Visible metadata: pushing the right buttons

Button contest blog post header

We often fight against the idea of being labeled by others. We don’t like people to make assumptions about us based on single aspects of our lives. Why is it, then, that we are so often excited to associate ourselves with causes, teams, groups, bands, artists and places using very specific labels? We display bumper stickers and wear T-shirts, pins and buttons with short, easily identifiable phrases that link us to ideas we find important.

Obviously, the difference here is that in one case someone else is labeling us, but in the other, we label ourselves, on our own terms, using our own personally selected metadata.

As a button aficionado, this subject fascinates me. As a librarian, it inspires me.

Personal metadata as public history

The campaign button was introduced in 1789 during George Washington’s presidential campaign. The pin-back button made its debut in 1896, and we have been wearing buttons ever since to identify ourselves and connect to people with similar ideas. We catalog ourselves within a broader collection of people and look around for others who are near us on the shelf.

When you wear a button, you express a kind of personal metadata. Share on X

When I was a kid, my most treasured button was an oversized one for the New Kids on the Block with Jordan Knight on it. He was my favorite NKOTB, and a button as large as my head was the best way to show it. More recently, when I was in a rock band myself, I would pick up buttons from the merch tables of all the bands we played with. I’d put the buttons on my jean jacket, and when I met someone who recognized a band on one of the buttons, we had an instant connection.
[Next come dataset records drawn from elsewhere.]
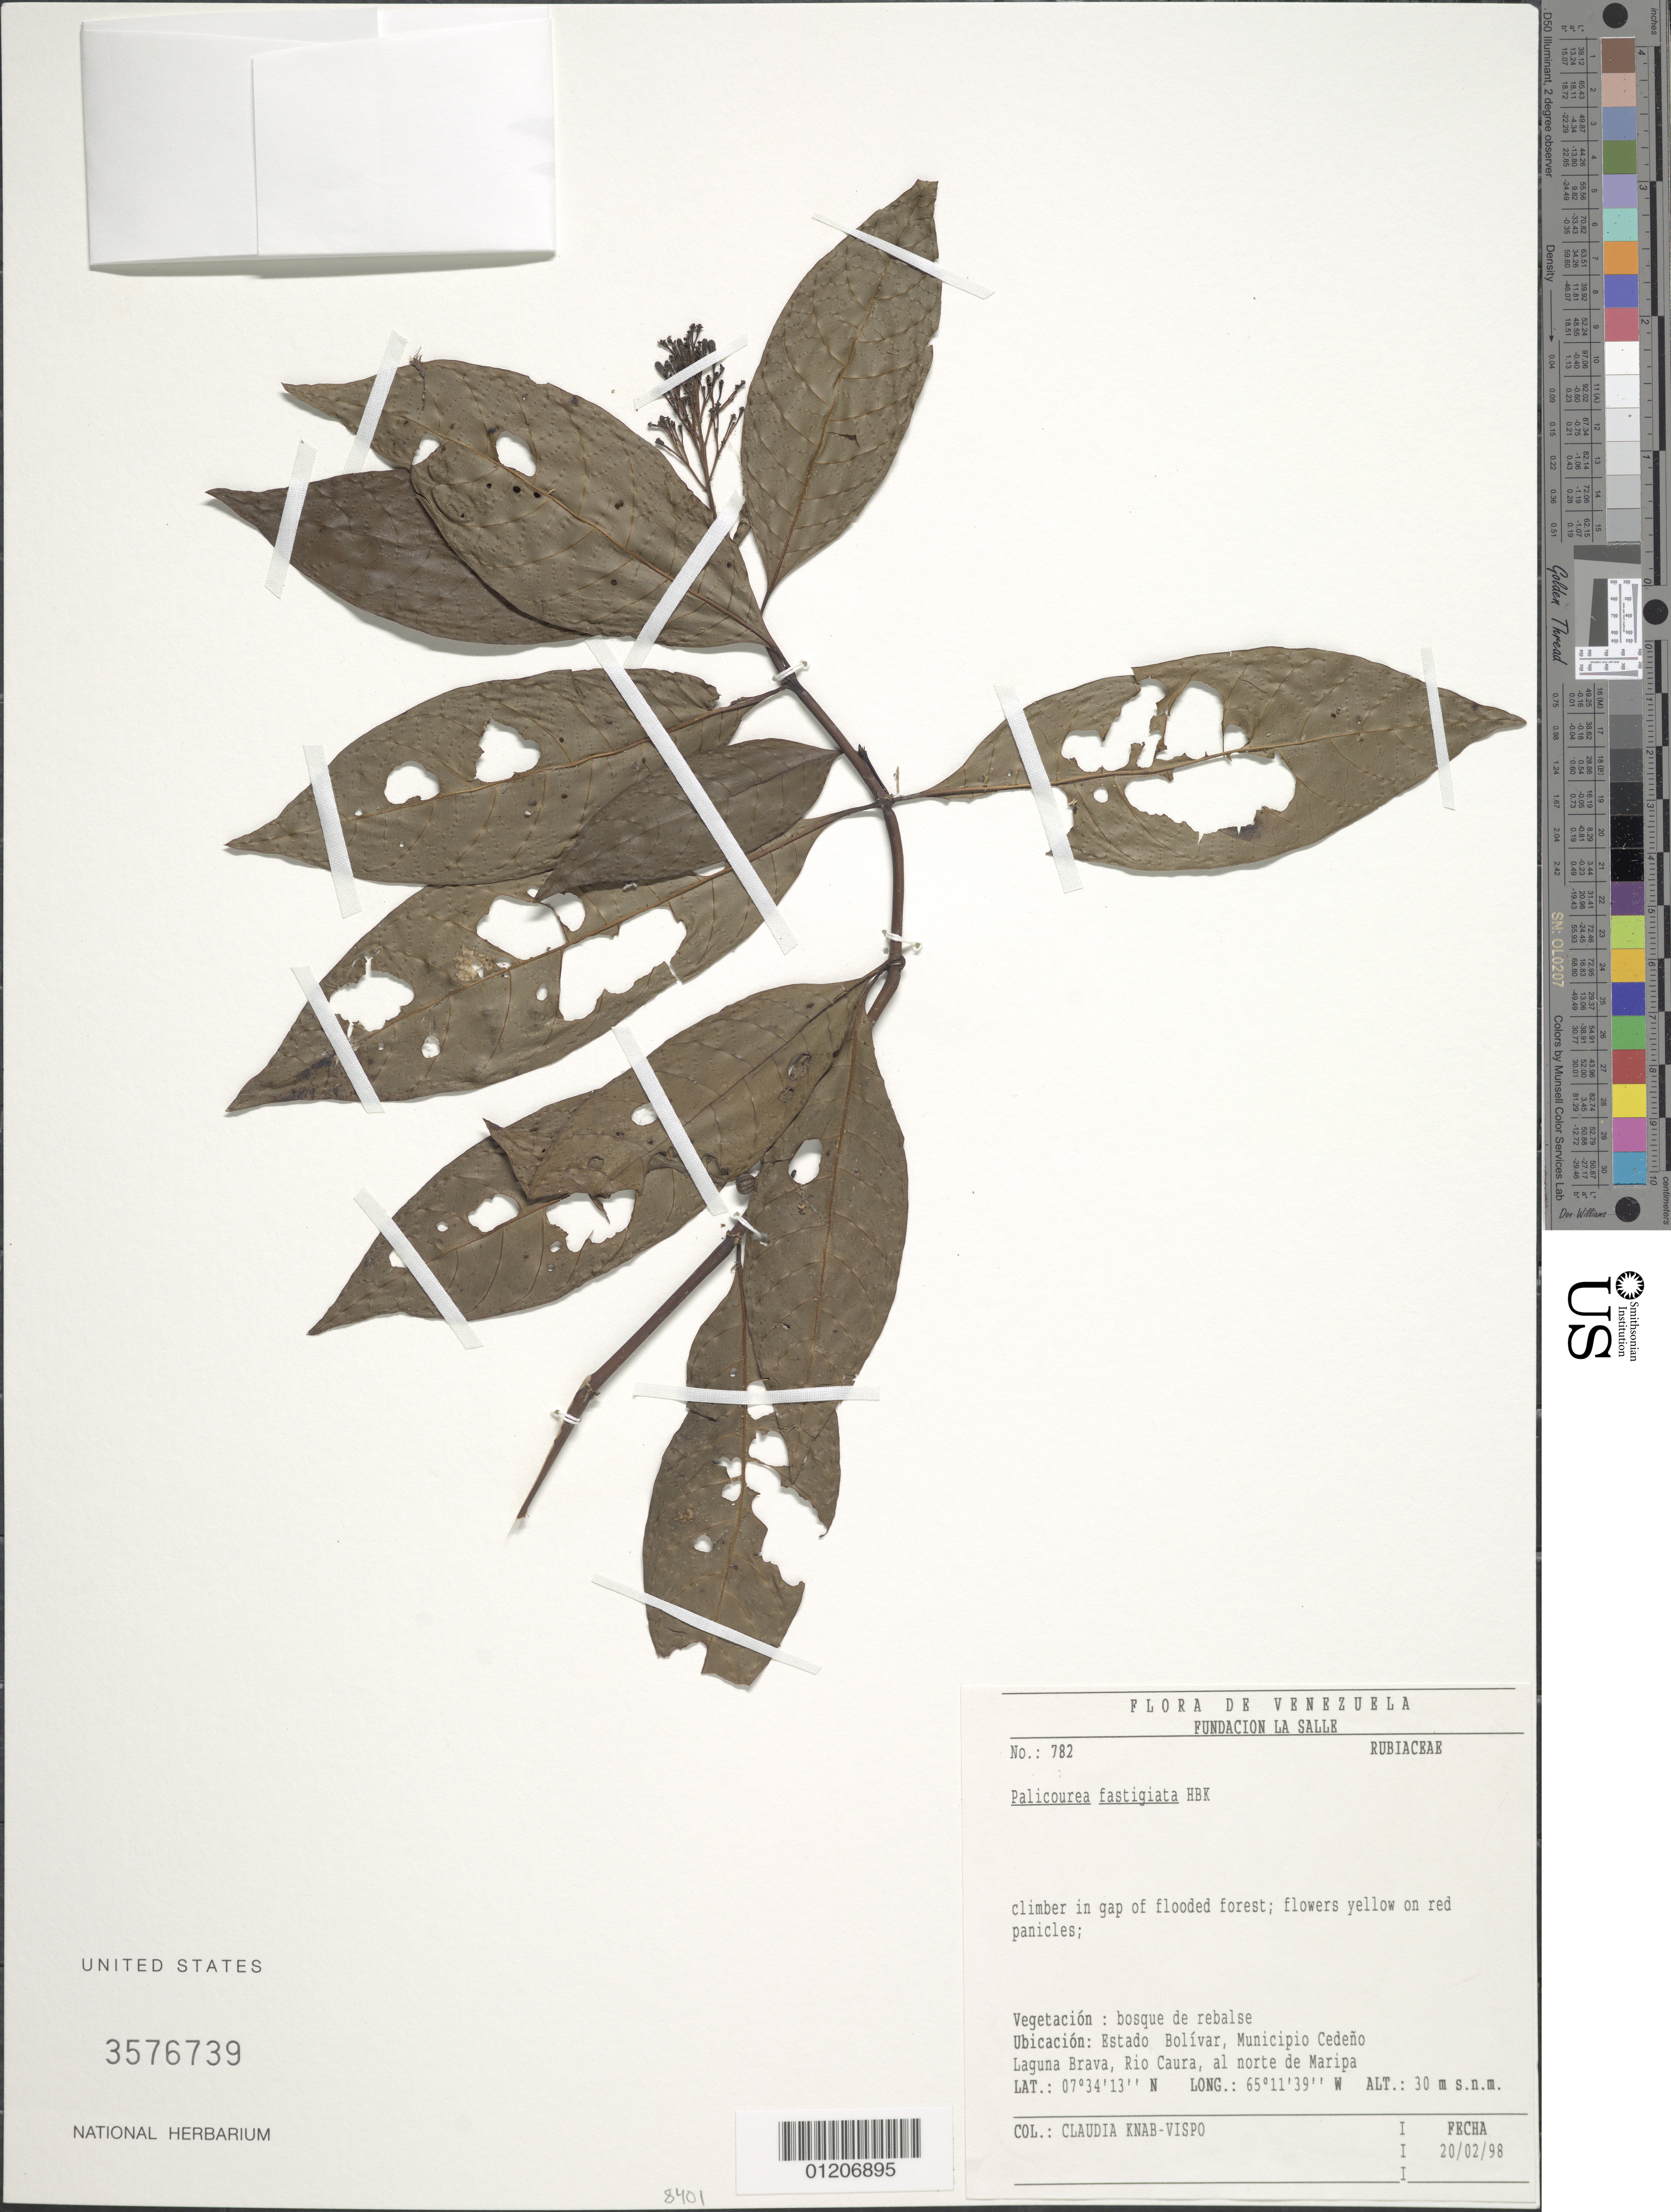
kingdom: Plantae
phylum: Tracheophyta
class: Magnoliopsida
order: Gentianales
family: Rubiaceae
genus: Palicourea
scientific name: Palicourea fastigiata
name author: Kunth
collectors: C. Knab-Vispo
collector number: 782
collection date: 1998-02-20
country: Venezuela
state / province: Bolívar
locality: Laguna Bravak, Rio Caura, al norte de Maripa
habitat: Bosque de rebalse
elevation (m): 30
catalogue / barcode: US 3576739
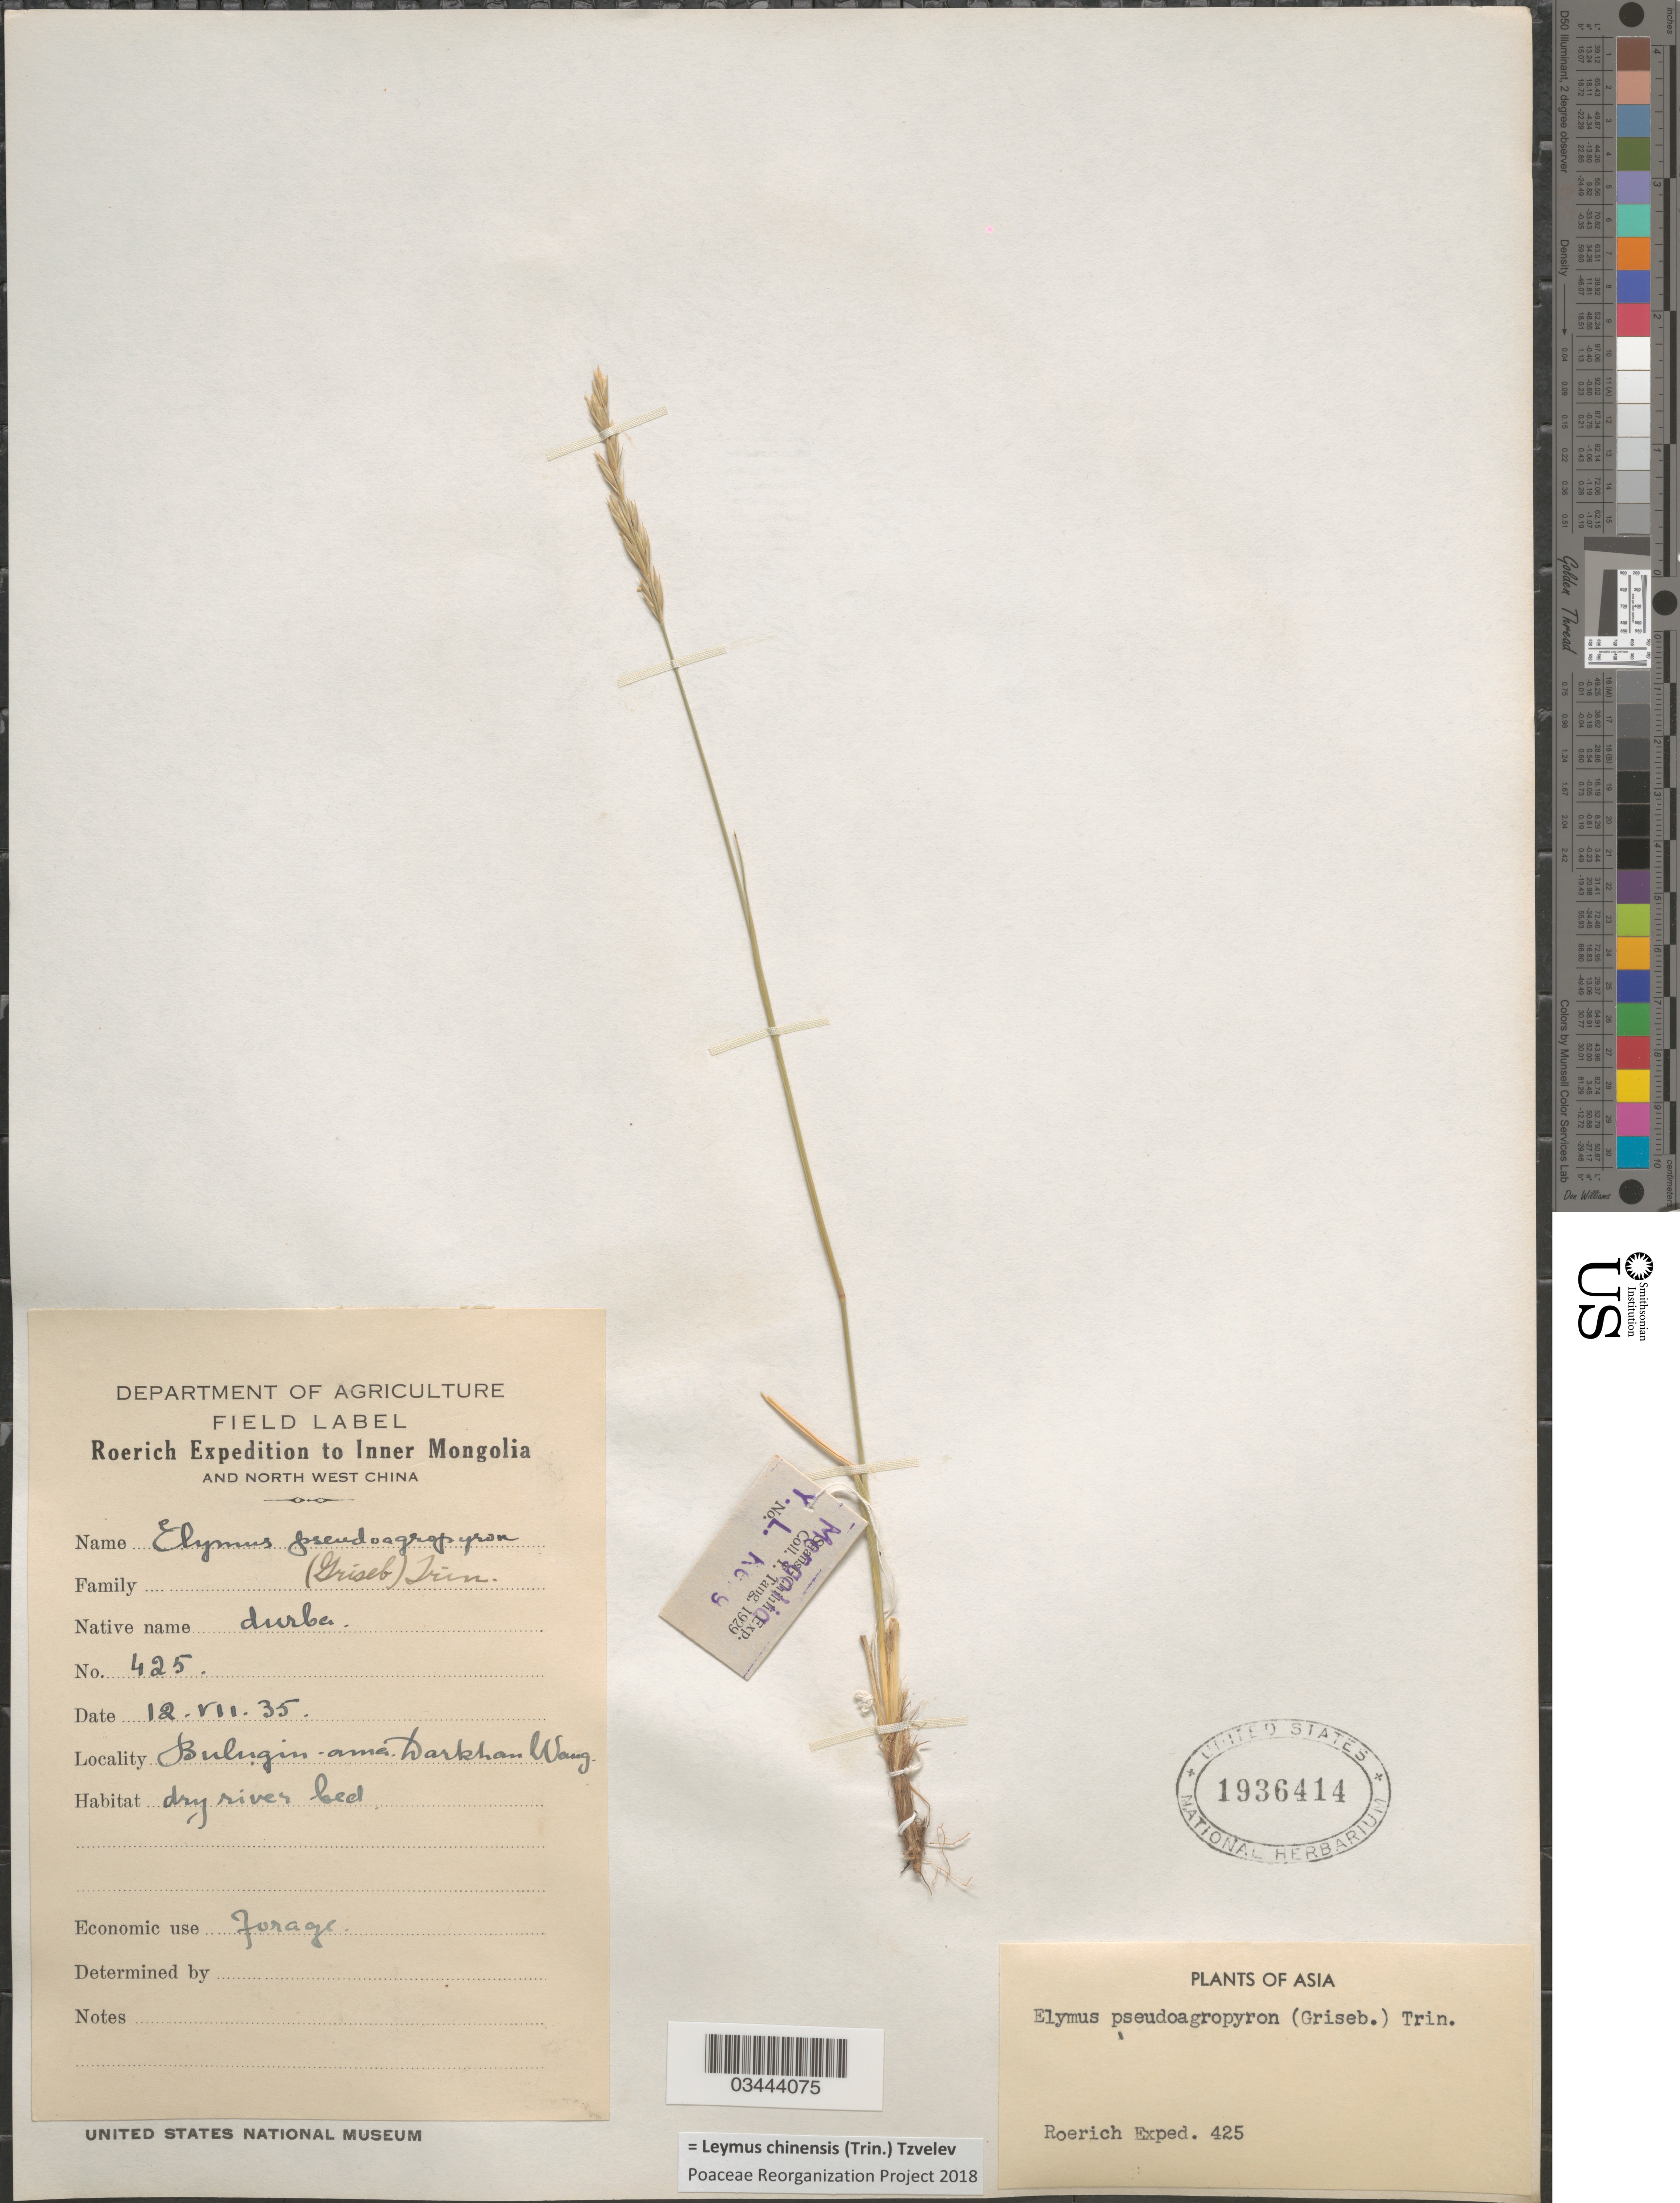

So, when I found a Princeton file full of buttons in the OCLC archives, I basically freaked out. I was giddy to find such a rich history of library buttons that were specific to OCLC.

But how did OCLC come to have such an extensive collection?

Pins in the timeline of cooperative librarianship

From 1984 to 1988, OCLC held an annual contest asking librarians to submit slogans to be considered for printing on promotional buttons.

historic_buttons_325They were handed out at library events throughout the year. I love all of these, but my favorites were the winners. “Terminals of Endearment” got me thinking about the first days of online, cooperative cataloging. “You Send Me” had me singing Sam Cooke all day while I imagined cataloging on an old OCLC terminal. And “Access Makes the Heart Grow Fonder” could still be a rallying cry for librarians.

I wanted to pin them all to my jean jacket and go run into some librarians. And I wanted the contest to live again.

Bringing the buttons back

The return of the OCLC Button Contest this year gave us the opportunity to again ask librarians to submit quips, slogans and puns that would reverberate throughout the community today. And the results we received didn’t disappoint. Carol Welch and Jon Finkel, ILL librarians at the Chester County Public Library in Exton, Pennsylvania, submitted the slogan librarian voters deemed best:

Either a Borrower or Lender Be.”

Carol and Jon’s button debuted at ALA Midwinter in Atlanta this year. Librarians stopped by the booth and picked them up for themselves and other staff members at home. I saw people wearing them around the conference and felt that same old feeling I used to get when I’d run into someone wearing the same band button as me.

A button is a visible piece of metadata you can wear to help other people identify who you are. It’s a visual tag, a quick way to signal to someone that you are a part of the same club. The slogan and the design communicate in just a few words and colors an entire concept, value system or lifestyle.

My buttons catalog me as a rocker…and a librarian. What do yours say about you?